Print the text of the records line for line, without changing anything, and leave the pictures out of your answer.

**Data records:**
━━━━━━━━━━

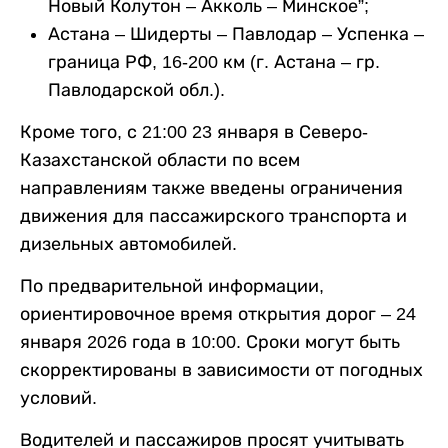
Новый Колутон – Акколь – Минское”;
Астана – Шидерты – Павлодар – Успенка –
граница РФ, 16-200 км (г. Астана – гр.
Павлодарской обл.).
Кроме того, с 21:00 23 января в Северо-
Казахстанской области по всем
направлениям также введены ограничения
движения для пассажирского транспорта и
дизельных автомобилей.
По предварительной информации,
ориентировочное время открытия дорог – 24
января 2026 года в 10:00. Сроки могут быть
скорректированы в зависимости от погодных
условий.
Водителей и пассажиров просят учитывать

━━━━━━━━━━

**Solution to the problem:**
Новый Колутон – Акколь – Минское”;
Астана – Шидерты – Павлодар – Успенка –
граница РФ, 16-200 км (г. Астана – гр.
Павлодарской обл.).
Кроме того, с 21:00 23 января в Северо-
Казахстанской области по всем
направлениям также введены ограничения
движения для пассажирского транспорта и
дизельных автомобилей.
По предварительной информации,
ориентировочное время открытия дорог – 24
января 2026 года в 10:00. Сроки могут быть
скорректированы в зависимости от погодных
условий.
Водителей и пассажиров просят учитывать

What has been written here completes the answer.